**Set problem**
Copy the data below line for line, changing nothing.

**Material for this task**
— BEGIN —
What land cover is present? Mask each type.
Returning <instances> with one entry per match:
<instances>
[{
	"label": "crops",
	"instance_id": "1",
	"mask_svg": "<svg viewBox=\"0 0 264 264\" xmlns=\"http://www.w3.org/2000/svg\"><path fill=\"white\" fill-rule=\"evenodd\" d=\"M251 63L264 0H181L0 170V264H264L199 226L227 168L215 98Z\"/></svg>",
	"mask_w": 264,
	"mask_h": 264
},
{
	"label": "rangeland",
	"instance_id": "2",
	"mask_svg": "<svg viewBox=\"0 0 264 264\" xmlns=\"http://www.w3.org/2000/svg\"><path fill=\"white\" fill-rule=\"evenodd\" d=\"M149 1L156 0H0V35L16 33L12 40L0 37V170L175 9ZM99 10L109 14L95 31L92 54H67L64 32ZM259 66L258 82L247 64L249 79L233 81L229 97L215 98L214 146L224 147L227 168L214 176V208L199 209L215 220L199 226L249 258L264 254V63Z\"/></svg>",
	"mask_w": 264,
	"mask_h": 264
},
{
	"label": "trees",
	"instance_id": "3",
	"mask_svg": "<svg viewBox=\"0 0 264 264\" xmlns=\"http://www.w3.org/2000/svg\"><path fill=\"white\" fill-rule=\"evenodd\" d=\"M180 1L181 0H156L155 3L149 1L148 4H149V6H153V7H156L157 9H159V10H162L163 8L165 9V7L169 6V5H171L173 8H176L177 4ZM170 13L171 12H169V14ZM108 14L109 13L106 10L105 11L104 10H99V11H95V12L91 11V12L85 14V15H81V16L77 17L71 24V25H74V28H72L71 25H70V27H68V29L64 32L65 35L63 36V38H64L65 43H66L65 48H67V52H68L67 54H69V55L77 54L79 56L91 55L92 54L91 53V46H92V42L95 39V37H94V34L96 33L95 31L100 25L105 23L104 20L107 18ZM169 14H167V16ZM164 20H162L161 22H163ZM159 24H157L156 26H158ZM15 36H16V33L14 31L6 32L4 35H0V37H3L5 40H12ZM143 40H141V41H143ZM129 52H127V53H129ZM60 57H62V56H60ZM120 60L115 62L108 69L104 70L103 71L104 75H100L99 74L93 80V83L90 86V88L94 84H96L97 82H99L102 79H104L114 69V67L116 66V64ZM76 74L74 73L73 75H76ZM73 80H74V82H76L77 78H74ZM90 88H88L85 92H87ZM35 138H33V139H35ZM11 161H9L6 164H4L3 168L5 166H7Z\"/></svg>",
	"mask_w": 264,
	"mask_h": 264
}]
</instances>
— END —
**Completed exercise**
What land cover is present? Mask each type.
Returning <instances> with one entry per match:
<instances>
[{
	"label": "crops",
	"instance_id": "1",
	"mask_svg": "<svg viewBox=\"0 0 264 264\" xmlns=\"http://www.w3.org/2000/svg\"><path fill=\"white\" fill-rule=\"evenodd\" d=\"M251 63L264 0H181L0 170V264H264L199 226L227 168L215 98Z\"/></svg>",
	"mask_w": 264,
	"mask_h": 264
},
{
	"label": "rangeland",
	"instance_id": "2",
	"mask_svg": "<svg viewBox=\"0 0 264 264\" xmlns=\"http://www.w3.org/2000/svg\"><path fill=\"white\" fill-rule=\"evenodd\" d=\"M149 1L156 0H0V35L16 33L12 40L0 37V170L175 9ZM99 10L109 14L95 31L92 54H67L64 32ZM259 66L258 82L247 64L249 79L233 81L229 97L215 98L214 146L224 147L227 168L214 176V208L199 209L215 220L199 226L249 258L264 254V63Z\"/></svg>",
	"mask_w": 264,
	"mask_h": 264
},
{
	"label": "trees",
	"instance_id": "3",
	"mask_svg": "<svg viewBox=\"0 0 264 264\" xmlns=\"http://www.w3.org/2000/svg\"><path fill=\"white\" fill-rule=\"evenodd\" d=\"M180 1L181 0H156L155 3L149 1L148 4H149V6H153V7H156L157 9H159V10H162L163 8L165 9V7L169 6V5H171L173 8H176L177 4ZM170 13L171 12H169V14ZM108 14L109 13L106 10L105 11L104 10H99V11H95V12L91 11V12L85 14V15H81V16L77 17L71 24V25H74V28H72L71 25H70V27H68V29L64 32L65 35L63 36V38H64L65 43H66L65 48H67V52H68L67 54H69V55L77 54L79 56L91 55L92 54L91 53V46H92V42L95 39V37H94V34L96 33L95 31L100 25L105 23L104 20L107 18ZM169 14H167V16ZM164 20H162L161 22H163ZM159 24H157L156 26H158ZM15 36H16V33L14 31L6 32L4 35H0V37H3L5 40H12ZM143 40H141V41H143ZM129 52H127V53H129ZM60 57H62V56H60ZM120 60L115 62L108 69L104 70L103 71L104 75H100L99 74L93 80V83L90 86V88L94 84H96L97 82H99L102 79H104L114 69V67L116 66V64ZM76 74L74 73L73 75H76ZM73 80H74V82H76L77 78H74ZM90 88H88L85 92H87ZM35 138H33V139H35ZM11 161H9L6 164H4L3 168L5 166H7Z\"/></svg>",
	"mask_w": 264,
	"mask_h": 264
}]
</instances>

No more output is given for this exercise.